** DIRECTIONS **
Could you give the entries again, exactly as written?

(Dataset entries)
+ + + + +

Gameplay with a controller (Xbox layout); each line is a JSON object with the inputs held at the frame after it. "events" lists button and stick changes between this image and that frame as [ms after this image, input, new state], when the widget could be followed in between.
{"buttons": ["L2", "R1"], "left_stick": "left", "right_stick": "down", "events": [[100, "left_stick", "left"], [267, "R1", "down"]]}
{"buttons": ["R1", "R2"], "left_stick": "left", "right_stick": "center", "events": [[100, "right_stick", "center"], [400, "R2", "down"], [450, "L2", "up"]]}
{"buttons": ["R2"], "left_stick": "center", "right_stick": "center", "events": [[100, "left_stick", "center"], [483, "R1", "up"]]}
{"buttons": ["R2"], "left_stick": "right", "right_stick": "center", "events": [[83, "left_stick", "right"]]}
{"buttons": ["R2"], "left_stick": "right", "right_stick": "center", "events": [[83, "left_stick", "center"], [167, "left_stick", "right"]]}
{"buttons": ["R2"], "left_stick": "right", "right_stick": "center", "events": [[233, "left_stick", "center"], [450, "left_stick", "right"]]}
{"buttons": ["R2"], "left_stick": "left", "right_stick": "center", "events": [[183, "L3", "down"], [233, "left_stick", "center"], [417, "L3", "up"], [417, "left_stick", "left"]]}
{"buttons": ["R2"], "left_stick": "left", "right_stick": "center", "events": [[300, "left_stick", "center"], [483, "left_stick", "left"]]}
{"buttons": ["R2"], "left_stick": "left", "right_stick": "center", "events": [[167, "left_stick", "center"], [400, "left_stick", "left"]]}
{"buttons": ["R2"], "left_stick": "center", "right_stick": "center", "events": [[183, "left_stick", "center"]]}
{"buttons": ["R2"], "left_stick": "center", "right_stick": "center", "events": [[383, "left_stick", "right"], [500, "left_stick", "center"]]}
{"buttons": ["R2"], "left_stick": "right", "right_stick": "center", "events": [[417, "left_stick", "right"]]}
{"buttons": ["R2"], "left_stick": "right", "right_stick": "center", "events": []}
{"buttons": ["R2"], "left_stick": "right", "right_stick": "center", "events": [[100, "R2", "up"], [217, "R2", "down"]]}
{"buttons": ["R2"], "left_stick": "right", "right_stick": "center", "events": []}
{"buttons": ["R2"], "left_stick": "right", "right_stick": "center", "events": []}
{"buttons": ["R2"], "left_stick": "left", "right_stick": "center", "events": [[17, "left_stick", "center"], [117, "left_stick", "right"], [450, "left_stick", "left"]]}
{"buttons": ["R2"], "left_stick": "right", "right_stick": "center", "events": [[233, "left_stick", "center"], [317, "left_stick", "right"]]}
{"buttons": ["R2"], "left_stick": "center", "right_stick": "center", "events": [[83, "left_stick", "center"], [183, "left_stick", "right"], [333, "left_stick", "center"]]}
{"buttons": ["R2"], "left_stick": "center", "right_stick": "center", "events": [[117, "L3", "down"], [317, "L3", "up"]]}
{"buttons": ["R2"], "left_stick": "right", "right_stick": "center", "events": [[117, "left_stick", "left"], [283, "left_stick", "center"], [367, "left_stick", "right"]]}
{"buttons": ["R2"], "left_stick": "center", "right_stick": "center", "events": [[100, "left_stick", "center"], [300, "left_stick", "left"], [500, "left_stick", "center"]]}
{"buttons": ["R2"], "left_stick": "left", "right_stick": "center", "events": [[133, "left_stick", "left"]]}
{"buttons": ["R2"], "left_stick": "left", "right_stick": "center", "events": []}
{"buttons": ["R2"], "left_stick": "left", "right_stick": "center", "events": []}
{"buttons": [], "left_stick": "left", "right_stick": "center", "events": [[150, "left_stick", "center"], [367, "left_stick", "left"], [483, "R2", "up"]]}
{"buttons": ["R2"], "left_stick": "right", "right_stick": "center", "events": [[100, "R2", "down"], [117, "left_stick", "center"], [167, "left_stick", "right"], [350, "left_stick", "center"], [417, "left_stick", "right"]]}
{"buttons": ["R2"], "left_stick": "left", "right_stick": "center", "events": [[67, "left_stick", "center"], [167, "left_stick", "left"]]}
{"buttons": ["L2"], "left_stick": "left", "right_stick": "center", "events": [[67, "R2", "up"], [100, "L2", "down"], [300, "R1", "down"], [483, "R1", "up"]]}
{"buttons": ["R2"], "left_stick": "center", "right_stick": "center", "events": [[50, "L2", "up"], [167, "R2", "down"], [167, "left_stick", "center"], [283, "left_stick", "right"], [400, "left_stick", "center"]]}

+ + + + +

** RESULT OF THE TASK **
Gameplay with a controller (Xbox layout); each line is a JSON object with the inputs held at the frame after it. "events" lists button and stick changes between this image and that frame as [ms after this image, input, new state], when the widget could be followed in between.
{"buttons": ["L2", "R1"], "left_stick": "left", "right_stick": "down", "events": [[100, "left_stick", "left"], [267, "R1", "down"]]}
{"buttons": ["R1", "R2"], "left_stick": "left", "right_stick": "center", "events": [[100, "right_stick", "center"], [400, "R2", "down"], [450, "L2", "up"]]}
{"buttons": ["R2"], "left_stick": "center", "right_stick": "center", "events": [[100, "left_stick", "center"], [483, "R1", "up"]]}
{"buttons": ["R2"], "left_stick": "right", "right_stick": "center", "events": [[83, "left_stick", "right"]]}
{"buttons": ["R2"], "left_stick": "right", "right_stick": "center", "events": [[83, "left_stick", "center"], [167, "left_stick", "right"]]}
{"buttons": ["R2"], "left_stick": "right", "right_stick": "center", "events": [[233, "left_stick", "center"], [450, "left_stick", "right"]]}
{"buttons": ["R2"], "left_stick": "left", "right_stick": "center", "events": [[183, "L3", "down"], [233, "left_stick", "center"], [417, "L3", "up"], [417, "left_stick", "left"]]}
{"buttons": ["R2"], "left_stick": "left", "right_stick": "center", "events": [[300, "left_stick", "center"], [483, "left_stick", "left"]]}
{"buttons": ["R2"], "left_stick": "left", "right_stick": "center", "events": [[167, "left_stick", "center"], [400, "left_stick", "left"]]}
{"buttons": ["R2"], "left_stick": "center", "right_stick": "center", "events": [[183, "left_stick", "center"]]}
{"buttons": ["R2"], "left_stick": "center", "right_stick": "center", "events": [[383, "left_stick", "right"], [500, "left_stick", "center"]]}
{"buttons": ["R2"], "left_stick": "right", "right_stick": "center", "events": [[417, "left_stick", "right"]]}
{"buttons": ["R2"], "left_stick": "right", "right_stick": "center", "events": []}
{"buttons": ["R2"], "left_stick": "right", "right_stick": "center", "events": [[100, "R2", "up"], [217, "R2", "down"]]}
{"buttons": ["R2"], "left_stick": "right", "right_stick": "center", "events": []}
{"buttons": ["R2"], "left_stick": "right", "right_stick": "center", "events": []}
{"buttons": ["R2"], "left_stick": "left", "right_stick": "center", "events": [[17, "left_stick", "center"], [117, "left_stick", "right"], [450, "left_stick", "left"]]}
{"buttons": ["R2"], "left_stick": "right", "right_stick": "center", "events": [[233, "left_stick", "center"], [317, "left_stick", "right"]]}
{"buttons": ["R2"], "left_stick": "center", "right_stick": "center", "events": [[83, "left_stick", "center"], [183, "left_stick", "right"], [333, "left_stick", "center"]]}
{"buttons": ["R2"], "left_stick": "center", "right_stick": "center", "events": [[117, "L3", "down"], [317, "L3", "up"]]}
{"buttons": ["R2"], "left_stick": "right", "right_stick": "center", "events": [[117, "left_stick", "left"], [283, "left_stick", "center"], [367, "left_stick", "right"]]}
{"buttons": ["R2"], "left_stick": "center", "right_stick": "center", "events": [[100, "left_stick", "center"], [300, "left_stick", "left"], [500, "left_stick", "center"]]}
{"buttons": ["R2"], "left_stick": "left", "right_stick": "center", "events": [[133, "left_stick", "left"]]}
{"buttons": ["R2"], "left_stick": "left", "right_stick": "center", "events": []}
{"buttons": ["R2"], "left_stick": "left", "right_stick": "center", "events": []}
{"buttons": [], "left_stick": "left", "right_stick": "center", "events": [[150, "left_stick", "center"], [367, "left_stick", "left"], [483, "R2", "up"]]}
{"buttons": ["R2"], "left_stick": "right", "right_stick": "center", "events": [[100, "R2", "down"], [117, "left_stick", "center"], [167, "left_stick", "right"], [350, "left_stick", "center"], [417, "left_stick", "right"]]}
{"buttons": ["R2"], "left_stick": "left", "right_stick": "center", "events": [[67, "left_stick", "center"], [167, "left_stick", "left"]]}
{"buttons": ["L2"], "left_stick": "left", "right_stick": "center", "events": [[67, "R2", "up"], [100, "L2", "down"], [300, "R1", "down"], [483, "R1", "up"]]}
{"buttons": ["R2"], "left_stick": "center", "right_stick": "center", "events": [[50, "L2", "up"], [167, "R2", "down"], [167, "left_stick", "center"], [283, "left_stick", "right"], [400, "left_stick", "center"]]}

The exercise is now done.